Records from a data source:
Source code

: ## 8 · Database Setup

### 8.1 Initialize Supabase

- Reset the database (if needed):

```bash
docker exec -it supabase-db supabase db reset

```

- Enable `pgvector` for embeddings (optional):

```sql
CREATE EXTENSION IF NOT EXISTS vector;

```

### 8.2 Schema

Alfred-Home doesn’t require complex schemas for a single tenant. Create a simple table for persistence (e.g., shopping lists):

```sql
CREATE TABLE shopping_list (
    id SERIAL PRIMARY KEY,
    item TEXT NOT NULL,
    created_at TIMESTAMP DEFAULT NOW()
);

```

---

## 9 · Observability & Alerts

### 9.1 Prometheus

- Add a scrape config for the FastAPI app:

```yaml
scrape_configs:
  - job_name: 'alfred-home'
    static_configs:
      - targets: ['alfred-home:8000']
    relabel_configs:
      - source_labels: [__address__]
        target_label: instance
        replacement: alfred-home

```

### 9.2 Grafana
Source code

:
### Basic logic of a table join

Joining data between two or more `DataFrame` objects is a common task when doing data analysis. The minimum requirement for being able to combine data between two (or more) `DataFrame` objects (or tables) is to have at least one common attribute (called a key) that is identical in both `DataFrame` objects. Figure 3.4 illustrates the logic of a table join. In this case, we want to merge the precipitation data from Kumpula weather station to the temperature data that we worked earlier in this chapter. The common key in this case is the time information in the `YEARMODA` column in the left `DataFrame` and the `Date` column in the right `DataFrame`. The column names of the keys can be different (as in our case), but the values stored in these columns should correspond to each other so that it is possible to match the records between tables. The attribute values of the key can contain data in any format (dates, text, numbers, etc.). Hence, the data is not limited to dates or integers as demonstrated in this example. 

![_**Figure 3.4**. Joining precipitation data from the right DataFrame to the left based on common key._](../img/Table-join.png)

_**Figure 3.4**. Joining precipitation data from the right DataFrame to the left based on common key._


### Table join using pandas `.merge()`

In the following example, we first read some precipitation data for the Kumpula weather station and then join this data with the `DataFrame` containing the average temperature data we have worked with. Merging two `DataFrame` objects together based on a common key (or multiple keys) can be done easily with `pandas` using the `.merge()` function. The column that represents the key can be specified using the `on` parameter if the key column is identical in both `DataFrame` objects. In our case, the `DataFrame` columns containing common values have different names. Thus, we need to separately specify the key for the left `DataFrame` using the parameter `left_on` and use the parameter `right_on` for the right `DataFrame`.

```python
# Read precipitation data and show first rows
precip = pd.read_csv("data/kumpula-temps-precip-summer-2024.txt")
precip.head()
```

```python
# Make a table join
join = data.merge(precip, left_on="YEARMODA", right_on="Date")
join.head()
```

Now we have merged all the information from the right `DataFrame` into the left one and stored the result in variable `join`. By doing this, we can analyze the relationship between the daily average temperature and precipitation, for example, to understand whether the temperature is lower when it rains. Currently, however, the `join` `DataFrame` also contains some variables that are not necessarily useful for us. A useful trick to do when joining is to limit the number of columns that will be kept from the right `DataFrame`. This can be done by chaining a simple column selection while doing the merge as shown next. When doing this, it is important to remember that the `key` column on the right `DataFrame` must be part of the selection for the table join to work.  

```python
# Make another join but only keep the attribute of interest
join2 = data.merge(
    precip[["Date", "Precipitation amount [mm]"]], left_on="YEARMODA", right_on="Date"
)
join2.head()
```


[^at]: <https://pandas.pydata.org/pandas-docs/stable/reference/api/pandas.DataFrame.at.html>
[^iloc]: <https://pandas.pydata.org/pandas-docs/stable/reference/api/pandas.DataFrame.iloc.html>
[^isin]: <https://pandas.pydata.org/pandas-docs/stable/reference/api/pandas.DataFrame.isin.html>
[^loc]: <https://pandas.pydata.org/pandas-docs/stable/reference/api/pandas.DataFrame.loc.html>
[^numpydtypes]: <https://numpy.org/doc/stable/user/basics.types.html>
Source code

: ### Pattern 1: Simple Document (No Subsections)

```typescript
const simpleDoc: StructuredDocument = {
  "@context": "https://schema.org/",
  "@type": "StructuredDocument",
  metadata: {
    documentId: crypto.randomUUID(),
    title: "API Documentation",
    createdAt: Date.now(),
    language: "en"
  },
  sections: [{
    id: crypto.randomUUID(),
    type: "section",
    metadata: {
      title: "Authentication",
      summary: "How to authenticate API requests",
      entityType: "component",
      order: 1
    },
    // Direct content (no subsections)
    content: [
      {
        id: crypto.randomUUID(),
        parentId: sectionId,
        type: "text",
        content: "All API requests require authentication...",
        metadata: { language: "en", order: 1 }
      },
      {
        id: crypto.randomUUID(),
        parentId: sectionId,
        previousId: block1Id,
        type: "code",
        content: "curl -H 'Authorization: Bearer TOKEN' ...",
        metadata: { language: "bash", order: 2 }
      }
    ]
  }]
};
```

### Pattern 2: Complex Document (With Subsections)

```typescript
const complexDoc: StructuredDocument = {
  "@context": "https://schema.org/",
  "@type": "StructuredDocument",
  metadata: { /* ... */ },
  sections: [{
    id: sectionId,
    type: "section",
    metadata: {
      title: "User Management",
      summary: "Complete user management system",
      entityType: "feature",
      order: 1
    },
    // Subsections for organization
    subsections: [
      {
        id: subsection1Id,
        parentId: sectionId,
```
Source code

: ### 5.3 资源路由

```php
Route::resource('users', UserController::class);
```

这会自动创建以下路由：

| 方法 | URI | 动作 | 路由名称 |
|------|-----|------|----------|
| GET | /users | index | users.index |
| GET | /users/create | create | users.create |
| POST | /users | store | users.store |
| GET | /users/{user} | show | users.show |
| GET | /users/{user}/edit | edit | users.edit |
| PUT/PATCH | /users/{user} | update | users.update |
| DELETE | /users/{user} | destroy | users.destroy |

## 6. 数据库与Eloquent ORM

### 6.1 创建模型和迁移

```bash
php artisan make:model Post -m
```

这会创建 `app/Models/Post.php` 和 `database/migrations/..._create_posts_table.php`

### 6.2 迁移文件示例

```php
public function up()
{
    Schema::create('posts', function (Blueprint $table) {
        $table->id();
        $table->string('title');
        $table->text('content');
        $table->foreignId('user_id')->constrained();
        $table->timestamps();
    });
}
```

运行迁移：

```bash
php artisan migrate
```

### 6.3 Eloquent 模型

__REQUIREMENT__. Copy all lines from the data that hold the word "requests".

__SOLUTION FOR THIS EXERCISE__.
      summary: "How to authenticate API requests",
        content: "All API requests require authentication...",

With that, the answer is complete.